Keywords

1 Introduction

Road maintenance operations and contracting require up-to-date traffic sign inventories, and the importance of accurate inventory information will even increase with the widespread deployment of intelligent transportation systems. Such inventories contain information on the sign type, location, direction, and condition. Compiling and keeping the inventories up-to-date requires a considerable amount of work. For example, in Finland the traffic signs are supposed to be inventoried every five years since missing or damaged signs cause danger to road users. The Finnish Transport Agency (FTA)Footnote 1 is responsible for approximately 78,000 km of highways. In total the Finnish road network is approximately 454,000 km long. FTA aims to automate the inventory and condition analysis of the traffic signs to be performed continuously during the normal road maintenance. The system would improve services to citizens and decrease road maintenance costs by real-time machine vision based monitoring of the signs. Currently, traffic sign inventory is maintained manually which is slow, laborious, and error prone.

A machine vision based solution that updates the inventory during normal road maintenance offers benefits that cannot be achieved with current processes: close to real-time asset management, increased road security, improved competitive bidding processes, objective evaluation of contracts, and efficient information management for intelligent driver assistance systems. This article presents the machine vision methods and implementation of an automatic system for traffic signs inventory and simultaneous traffic sign condition analysis. The first study by the authors has been published in [1].

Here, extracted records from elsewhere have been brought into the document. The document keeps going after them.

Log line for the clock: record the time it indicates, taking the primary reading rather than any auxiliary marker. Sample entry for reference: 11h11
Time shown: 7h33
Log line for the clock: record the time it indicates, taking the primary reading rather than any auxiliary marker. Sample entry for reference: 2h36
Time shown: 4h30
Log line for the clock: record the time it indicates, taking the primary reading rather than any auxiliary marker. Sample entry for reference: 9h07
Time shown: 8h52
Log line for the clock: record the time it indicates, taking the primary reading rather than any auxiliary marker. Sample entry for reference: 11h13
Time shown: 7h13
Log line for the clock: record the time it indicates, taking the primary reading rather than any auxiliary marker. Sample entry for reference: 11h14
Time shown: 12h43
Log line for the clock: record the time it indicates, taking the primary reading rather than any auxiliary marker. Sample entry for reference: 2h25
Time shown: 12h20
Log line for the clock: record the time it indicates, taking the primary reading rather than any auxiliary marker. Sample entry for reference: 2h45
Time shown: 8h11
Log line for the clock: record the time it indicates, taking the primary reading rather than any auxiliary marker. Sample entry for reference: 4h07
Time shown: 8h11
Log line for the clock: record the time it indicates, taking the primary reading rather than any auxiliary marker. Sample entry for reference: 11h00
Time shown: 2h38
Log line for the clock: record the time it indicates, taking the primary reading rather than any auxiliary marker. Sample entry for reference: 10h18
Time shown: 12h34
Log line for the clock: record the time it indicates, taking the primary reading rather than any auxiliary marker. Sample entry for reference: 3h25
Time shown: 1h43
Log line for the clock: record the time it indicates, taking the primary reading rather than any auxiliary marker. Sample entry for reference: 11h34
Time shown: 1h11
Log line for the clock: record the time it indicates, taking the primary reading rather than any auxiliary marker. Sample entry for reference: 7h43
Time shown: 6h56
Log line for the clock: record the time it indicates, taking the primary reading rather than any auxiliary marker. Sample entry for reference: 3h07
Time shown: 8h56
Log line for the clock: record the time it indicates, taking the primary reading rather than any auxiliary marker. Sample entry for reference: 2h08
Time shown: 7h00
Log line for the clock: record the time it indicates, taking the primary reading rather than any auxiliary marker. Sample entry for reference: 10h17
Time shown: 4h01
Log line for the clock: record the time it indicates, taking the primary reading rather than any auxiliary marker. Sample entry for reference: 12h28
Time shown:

A practical solution for data collection is to mount a digital camera into in-service road maintenance vehicles to provide an efficient method for monitoring the entire road network and its traffic signs on a daily basis and with relatively low costs. Automatic traffic sign detection and classification have been previously studied from the viewpoint of self-driving vehicles and driver assistance systems, but systems combining the inventory and condition analysis have not been presented. In addition, condition analysis of traffic signs has not been comprehensively studied before, with the exception of automatic reflectance assessment. The work differentiates between traffic signs and sign posts, the latter of which are not considered in this study. Moreover, two novel datasets were collected in winter conditions and annotated for the evaluation and for traffic sign condition analysis.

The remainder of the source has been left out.